Now, we have a char literal:

wchar_t txt = L'\xFE\xFF';

It consists of 2 hex escape sequences, therefore it should be treated as two wide characters. If these are two wide characters they can't fit into one wchar_t space (yet it compiles in MSVC) and in my case this sequence is treated as the following:

wchar_t foo = L'\xFFFE';

which is the only hex escape sequence and therefore the only wide char.

EDIT3:

Conclusions: each oct/hex sequence is treated as a separate value ( wchar_t *txt2 = L"\xA9\x03"; consists of 3 elements). wchar_t txt = L'\xFE\xFF'; is not portable - implementation defined feature, one should use wchar_t txt = L'\xFFFE';

Answer 1

There's no processing. L"\x03A9" is simply an array wchar_t const[2] consisting of the two elements 0x3A9 and 0, and similarly L"\xA9\x03" is an array wchar_t const[3].

Note in particular C11 6.4.4.4/7:

Each octal or hexadecimal escape sequence is the longest sequence of characters that can constitute the escape sequence.

And also C++11 2.14.3/4:

There is no limit to the number of digits in a hexadecimal sequence.

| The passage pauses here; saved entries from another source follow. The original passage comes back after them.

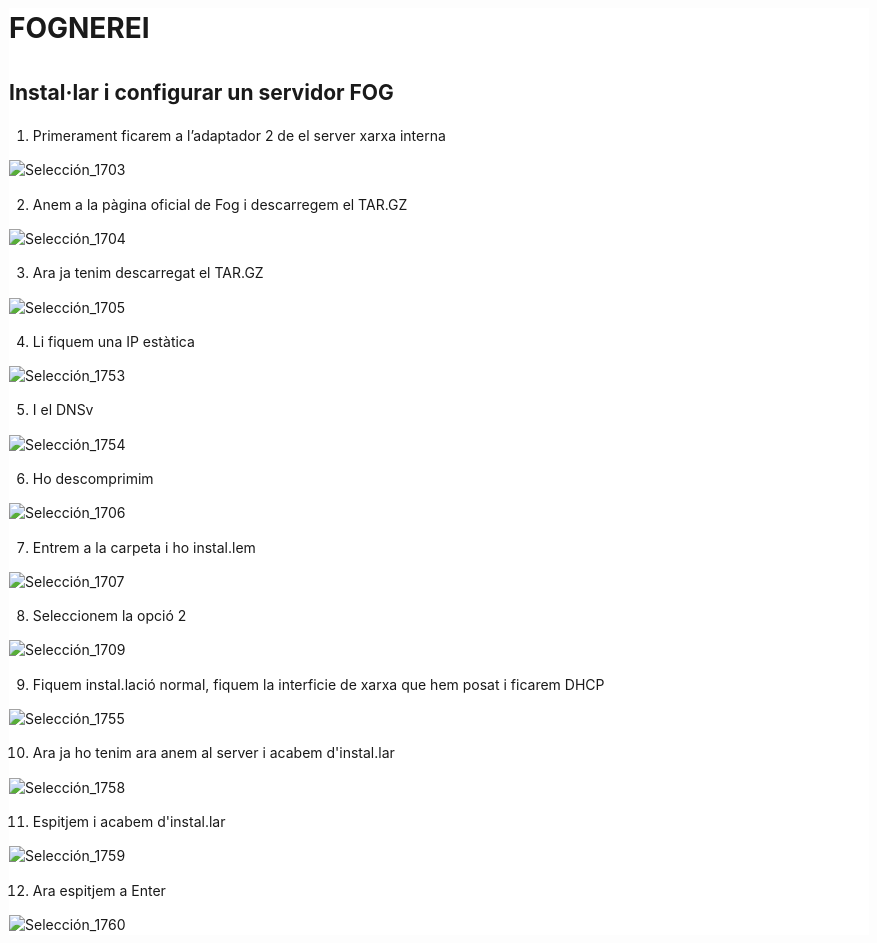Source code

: # FOGNEREI

## Instal·lar i configurar un servidor FOG

1. Primerament ficarem a l’adaptador 2 de el server xarxa interna
   
 ![Selección_1703](https://github.com/nereheirodriguez/DocumentacioFog/assets/114423336/b1f3de75-ec00-4210-b57a-1cf842b4c372)

 2. Anem a la pàgina oficial de Fog i descarregem el TAR.GZ

![Selección_1704](https://github.com/nereheirodriguez/DocumentacioFog/assets/114423336/2657c601-ac1e-40a4-9875-3998fd8668c2)

3. Ara ja tenim descarregat el TAR.GZ
   
![Selección_1705](https://github.com/nereheirodriguez/DocumentacioFog/assets/114423336/ba56559f-9bad-4f1f-b507-523f6c13c749)

4. Li fiquem una IP estàtica

![Selección_1753](https://github.com/nereheirodriguez/DocumentacioFog/assets/114423336/dcab814d-3783-40bf-8fd3-392ee4176a0d)



5. I el DNSv

![Selección_1754](https://github.com/nereheirodriguez/DocumentacioFog/assets/114423336/bb950ed8-f4a0-4719-94bf-f857c230a1b9)

6. Ho descomprimim

![Selección_1706](https://github.com/nereheirodriguez/DocumentacioFog/assets/114423336/d367f17a-c137-4a78-92e9-17be8be0885c)

7. Entrem a la carpeta i ho instal.lem

![Selección_1707](https://github.com/nereheirodriguez/DocumentacioFog/assets/114423336/d15cbafd-e787-460b-90c5-644c87c5eb53)

8. Seleccionem la opció 2

![Selección_1709](https://github.com/nereheirodriguez/DocumentacioFog/assets/114423336/cba2c10c-0dad-4e3f-9a3f-76f3fab6e0d4)


9. Fiquem instal.lació normal, fiquem la interficie de xarxa que hem posat i ficarem DHCP

![Selección_1755](https://github.com/nereheirodriguez/DocumentacioFog/assets/114423336/cde61528-dd93-4125-a0a8-9a6473e38b17)

10. Ara ja ho tenim ara anem al server i acabem d'instal.lar

![Selección_1758](https://github.com/nereheirodriguez/DocumentacioFog/assets/114423336/0f3746c3-789c-4887-9296-bd7835a779c0)

11. Espitjem i acabem d'instal.lar

![Selección_1759](https://github.com/nereheirodriguez/DocumentacioFog/assets/114423336/14c0b310-cec6-4db3-8632-6dc1d1f70a35)

12. Ara espitjem a Enter

![Selección_1760](https://github.com/nereheirodriguez/DocumentacioFog/assets/114423336/e20e2378-1ea8-42e9-9922-2cc3c8bfcba3)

Note also that when you are using a hexadecimal sequence, it is your responsibility to ensure that your data type can hold the value. C11-6.4.4.4/9 actually spells this out as a requirement, whereas in C++ exceeding the type's range is merely "implementation-defined". (And a good compiler should warn you if you exceed the type's range.)

---

Your code doesn't make sense, though, because the left-hand sides are neither arrays nor pointers. It should be like this:

wchar_t const * p = L"\x03A9";    // pointer to the first element of a string

wchar_t arr1[] = L"\x03A9";       // an actual array
wchar_t arr2[2] = L"\x03A9";      // ditto, but explicitly typed

std::wstring s = L"\x03A9";       // C++ only

---

On a tangent: This question of mine elaborates a bit on string literals and escape sequences.